Un altro esempio, citato in letteratura, su come anche bot non specificatamente progettati con scopi fraudolenti possono generare contraccolpi negativi sul business delle aziende, è quello dei bot che analizzano gli annunci pubblicitari online. Anche questi, infatti, generano impression su tali annunci, ma le loro visite non si convertono in vendite, confondendo così le idee di chi deve valutare l’interesse per i prodotti o servizi pubblicizzati o l’efficacia della comunicazione.
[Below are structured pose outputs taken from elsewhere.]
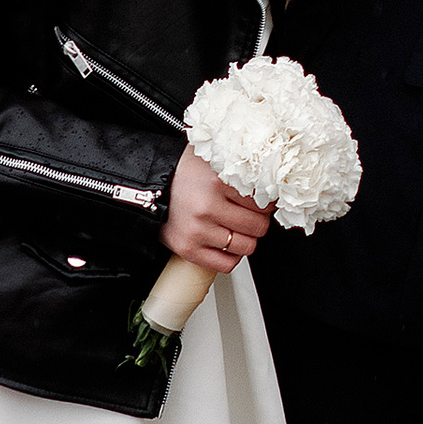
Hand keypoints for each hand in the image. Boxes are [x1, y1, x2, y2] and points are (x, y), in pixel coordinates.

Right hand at [164, 148, 272, 272]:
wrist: (149, 186)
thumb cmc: (184, 173)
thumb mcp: (215, 159)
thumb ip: (242, 168)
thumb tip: (273, 179)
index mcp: (217, 182)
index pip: (263, 201)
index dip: (267, 203)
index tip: (263, 201)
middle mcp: (207, 207)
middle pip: (258, 226)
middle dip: (259, 221)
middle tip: (250, 215)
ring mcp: (198, 230)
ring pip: (247, 246)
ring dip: (246, 238)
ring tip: (237, 228)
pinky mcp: (188, 249)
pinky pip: (227, 264)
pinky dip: (232, 256)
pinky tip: (227, 243)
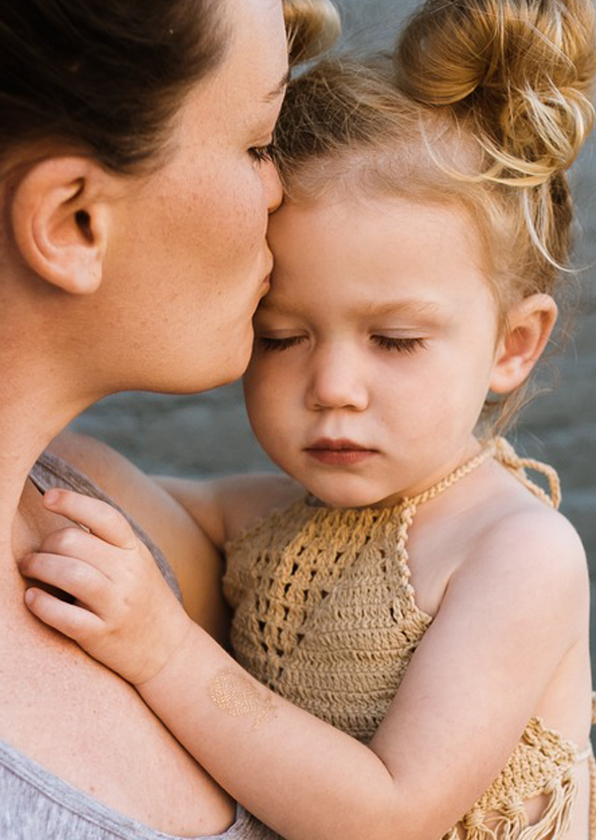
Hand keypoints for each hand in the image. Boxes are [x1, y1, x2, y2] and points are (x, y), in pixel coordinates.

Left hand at [19, 489, 192, 684]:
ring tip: (29, 569)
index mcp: (135, 551)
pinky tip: (32, 598)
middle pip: (73, 541)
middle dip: (45, 544)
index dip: (73, 502)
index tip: (48, 497)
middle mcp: (128, 574)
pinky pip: (63, 615)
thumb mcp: (137, 563)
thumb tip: (63, 520)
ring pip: (68, 573)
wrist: (168, 649)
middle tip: (36, 554)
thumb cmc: (143, 599)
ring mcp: (116, 605)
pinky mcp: (101, 634)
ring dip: (38, 566)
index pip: (104, 516)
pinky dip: (41, 604)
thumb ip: (107, 543)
Bot a scopi fraudolenti e soluzioni
Ovviamente esistono, e sono i più temibili, i bot che mirano a favorire attività criminali. Sono, oltre quelli che provocano attacchi DDoS, i bot per l’account takeover (l’appropriazione di account), che preludono al furto di numeri di carte di credito o all’accesso a conti bancari per spostare denaro. Ma come combattere il fenomeno dei bot malevoli?
“Il suo aumento – risponde Ferioli – è in fase di impennata grazie anche al fatto che la tecnologia utilizzata dalla maggior parte dei bot non è particolarmente sofisticata e personalizzata, al punto che ora si può persino noleggiare, anche a giornata, su siti neanche particolarmente nascosti. Ma il costante aumento del numero di attacchi e la loro sempre maggiore, soprattutto nei confronti di alcuni settori, può rendere non fattibile, per una singola azienda, affrontare questo fenomeno internamente. Per prima cosa per via degli attacchi molto numerosi effettuati con bot differenti ogni giorno; in secondo luogo perché, se è vero che le competenze richieste a chi affronta i bot sono quelle tipiche di un esperto di cyber security, questi esperti sono rari e costosi”.
Più semplice, quindi, affidarsi ai vendor che, tramite i loro molteplici punti di osservazione sul cloud riescono – grazie anche a un uso sempre più intensivo dell’AI – a effettuare intelligence collettiva sui bot zero-day e a bloccarli, o mitigarne l’impatto, o aggiornando le suite di Bot Management installate presso gli utenti (spesso molto semplici da configurare nelle regole anche dagli end-user) o a combatterli in outsourcing con i propri SOC.